_Action item 1_. Reproduce the listing of rendered images with source text below line for line, leaving out the pictures.

_Page extract_.
> On Jul 28, 2017, at 11:11 PM, John McCall via swift-dev <swift-dev@swift.org>
> wrote:
>> On Jul 28, 2017, at 10:38 PM, Andrew Trick <atr...@apple.com
>> <mailto:atr...@apple.com>> wrote:
>>> On Jul 28, 2017, at 3:15 PM, John McCall <rjmcc...@apple.com
>>> <mailto:rjmcc...@apple.com>> wrote:
>>>> On Jul 28, 2017, at 6:02 PM, Andrew Trick via swift-dev
>>>> <swift-dev@swift.org <mailto:swift-dev@swift.org>> wrote:
>>>>
>>>>
>>>>> On Jul 28, 2017, at 2:20 PM, Joe Groff via swift-dev <swift-dev@swift.org
>>>>> <mailto:swift-dev@swift.org>> wrote:
>>>>>
>>>>> The Swift runtime currently maintains globally unique pointer identities
>>>>> for type metadata and protocol conformances. This makes checking type
>>>>> equivalence a trivial pointer equality comparison, but most operations on
>>>>> generic values do not really care about exact type identity and only need
>>>>> to invoke value or protocol witness methods or consult other data in the
>>>>> type metadata structure. I think it's worth reevaluating whether having
>>>>> globally unique type metadata objects is the correct design choice.

Rendered images with source text
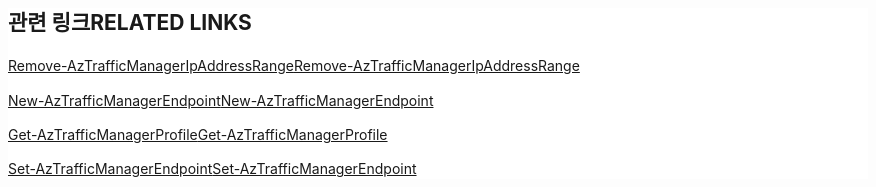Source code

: ## <span data-ttu-id="d6fae-145">관련 링크</span><span class="sxs-lookup"><span data-stu-id="d6fae-145">RELATED LINKS</span></span>

[<span data-ttu-id="d6fae-146">Remove-AzTrafficManagerIpAddressRange</span><span class="sxs-lookup"><span data-stu-id="d6fae-146">Remove-AzTrafficManagerIpAddressRange</span></span>](./Remove-AzTrafficManagerIpAddressRange.md)

[<span data-ttu-id="d6fae-147">New-AzTrafficManagerEndpoint</span><span class="sxs-lookup"><span data-stu-id="d6fae-147">New-AzTrafficManagerEndpoint</span></span>](./New-AzTrafficManagerEndpoint.md)

[<span data-ttu-id="d6fae-148">Get-AzTrafficManagerProfile</span><span class="sxs-lookup"><span data-stu-id="d6fae-148">Get-AzTrafficManagerProfile</span></span>](./Get-AzTrafficManagerEndpoint.md)

[<span data-ttu-id="d6fae-149">Set-AzTrafficManagerEndpoint</span><span class="sxs-lookup"><span data-stu-id="d6fae-149">Set-AzTrafficManagerEndpoint</span></span>](./Set-AzTrafficManagerEndpoint.md)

_Action item 2_. Name every person the email thread identifies as the writer of a message.

_Your response 1_.
Source code

: ## <span data-ttu-id="d6fae-145">관련 링크</span><span class="sxs-lookup"><span data-stu-id="d6fae-145">RELATED LINKS</span></span>

[<span data-ttu-id="d6fae-146">Remove-AzTrafficManagerIpAddressRange</span><span class="sxs-lookup"><span data-stu-id="d6fae-146">Remove-AzTrafficManagerIpAddressRange</span></span>](./Remove-AzTrafficManagerIpAddressRange.md)

[<span data-ttu-id="d6fae-147">New-AzTrafficManagerEndpoint</span><span class="sxs-lookup"><span data-stu-id="d6fae-147">New-AzTrafficManagerEndpoint</span></span>](./New-AzTrafficManagerEndpoint.md)

[<span data-ttu-id="d6fae-148">Get-AzTrafficManagerProfile</span><span class="sxs-lookup"><span data-stu-id="d6fae-148">Get-AzTrafficManagerProfile</span></span>](./Get-AzTrafficManagerEndpoint.md)

[<span data-ttu-id="d6fae-149">Set-AzTrafficManagerEndpoint</span><span class="sxs-lookup"><span data-stu-id="d6fae-149">Set-AzTrafficManagerEndpoint</span></span>](./Set-AzTrafficManagerEndpoint.md)

_Your response 2_. John McCall, Andrew Trick, Joe Groff